What you should do:
Your output should be an exact copy of the records, with no pictures in it.

______________________________

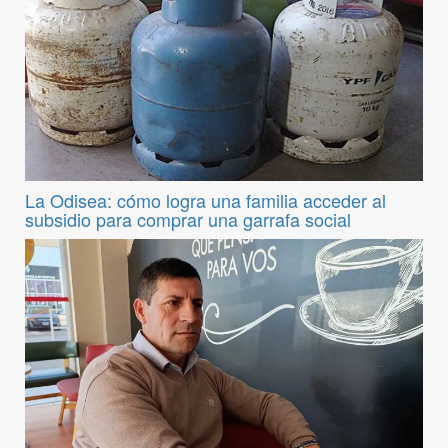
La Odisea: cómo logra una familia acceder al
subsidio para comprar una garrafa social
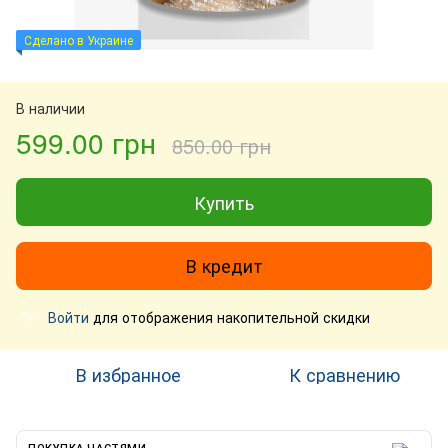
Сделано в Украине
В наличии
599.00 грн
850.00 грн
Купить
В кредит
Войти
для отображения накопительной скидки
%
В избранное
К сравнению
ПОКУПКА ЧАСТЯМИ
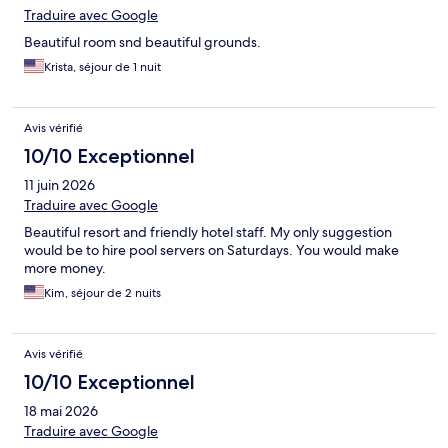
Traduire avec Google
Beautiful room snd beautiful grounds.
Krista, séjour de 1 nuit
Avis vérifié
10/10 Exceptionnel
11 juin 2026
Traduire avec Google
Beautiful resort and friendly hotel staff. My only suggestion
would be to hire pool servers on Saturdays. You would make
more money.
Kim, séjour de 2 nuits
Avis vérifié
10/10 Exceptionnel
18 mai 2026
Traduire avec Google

______________________________

Response to this exercise:
La Odisea: cómo logra una familia acceder al
subsidio para comprar una garrafa social
Сделано в Украине
В наличии
599.00 грн
850.00 грн
Купить
В кредит
Войти
для отображения накопительной скидки
%
В избранное
К сравнению
ПОКУПКА ЧАСТЯМИ
Traduire avec Google
Beautiful room snd beautiful grounds.
Krista, séjour de 1 nuit
Avis vérifié
10/10 Exceptionnel
11 juin 2026
Traduire avec Google
Beautiful resort and friendly hotel staff. My only suggestion
would be to hire pool servers on Saturdays. You would make
more money.
Kim, séjour de 2 nuits
Avis vérifié
10/10 Exceptionnel
18 mai 2026
Traduire avec Google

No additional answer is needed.